There have been concerns raised regarding potential adverse effects of sustained inflations, in particular relating to air leak, intraventricular haemorrhage (IVH) and patent ductus arteriosus [22, 23]. Non-significant increases in IVH in infants born at < 28 weeks of gestational age [16] and non-significant increases in pneumothorax in infants born at < 34 weeks of gestational age have been reported in those exposed to sustained inflations [19]. A meta-analysis of four small trials [24], however, showed no significant differences in rates of pneumothorax or of IVH. A subsequent study of prematurely born infants showed a non-significant decrease in pneumothorax with a 15-s sustained inflation compared to ventilation with a self-inflating bag [25]. The peak inspiratory pressures, however, used in the bag-mask ventilation were up to 40 cmH₂O, whereas those used in the sustained inflation group were 30 cmH₂O [25]. The meta-analysis [24] also reported that in the sustained inflation group there was a higher proportion of infants who required treatment (medical or surgical) for a patent ductus arteriosus (relative risk = 1.27 [95% confidence interval = 1.05–1.54]). Cerebral blood flow, as assessed by near-infrared spectroscopy, however, was more stable in preterm infants resuscitated with a sustained inflation compared to in those who were resuscitated without a sustained inflation [26‐28]. In addition, in prematurely born infants, a 5-s inflation compared to a 2-s inflation was not associated with higher levels of inflammatory cytokines (IL-6, IL-10, IL-1β, and TNF-α) in bronchoalveolar fluid [29].

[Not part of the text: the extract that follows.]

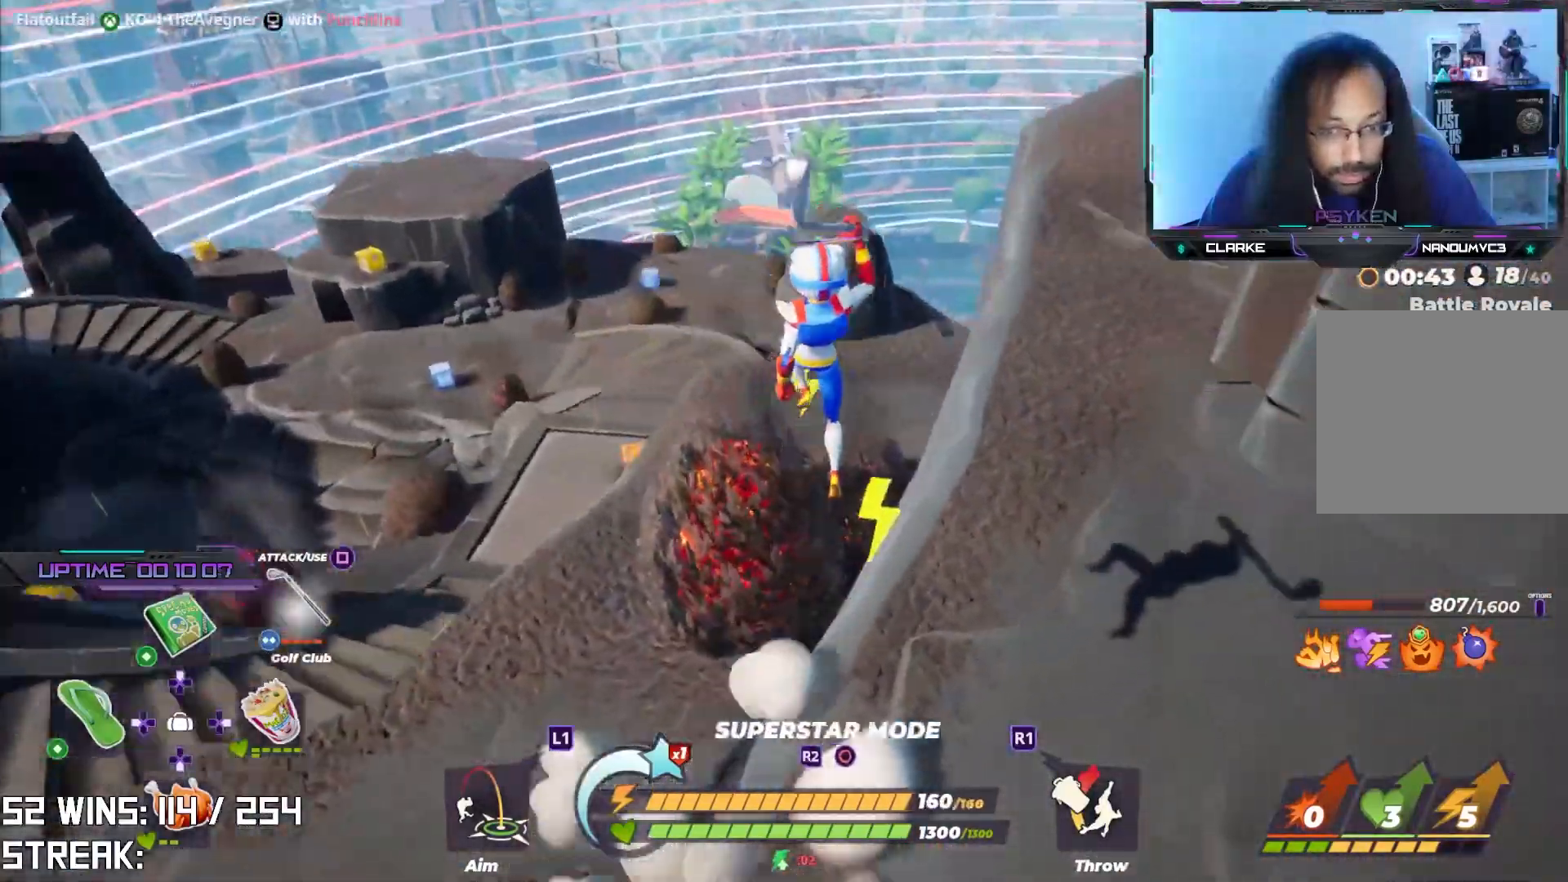
{"buttons": [], "left_stick": "right", "right_stick": "center", "events": [[150, "right_stick", "right"], [200, "left_stick", "up-left"], [317, "left_stick", "left"], [383, "right_stick", "center"], [450, "left_stick", "right"]]}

Resuscitation guidelines from the USA, UK and Europe suggest that sustained inflations should be researched further [30, 31]. To date, there are no studies comparing sustained inflations to the current UK practice of the first five inflations lasting 2–3 s. In addition, there has only been one study in which a respiratory function monitor was used to assess the physiological effects of a sustained inflation. Sustained inflations were shown not to be effective in producing tidal volumes > 2.5 mL/kg or generating a functional residual capacity unless there was spontaneous respiratory effort during the inflation, but there was no comparison to other methods of resuscitation [32]. The aim of this study, therefore, is to determine whether a 15-s sustained inflation or five inflations each of 2–3 s duration is more effective at stimulating respiratory efforts in prematurely born infants. The primary outcome is the minute volume in the first minute of resuscitation and the secondary outcomes are the time to the first active inflation (inspiration occurring during an inflation) and end tidal carbon dioxide (ETCO₂) levels in the first minute.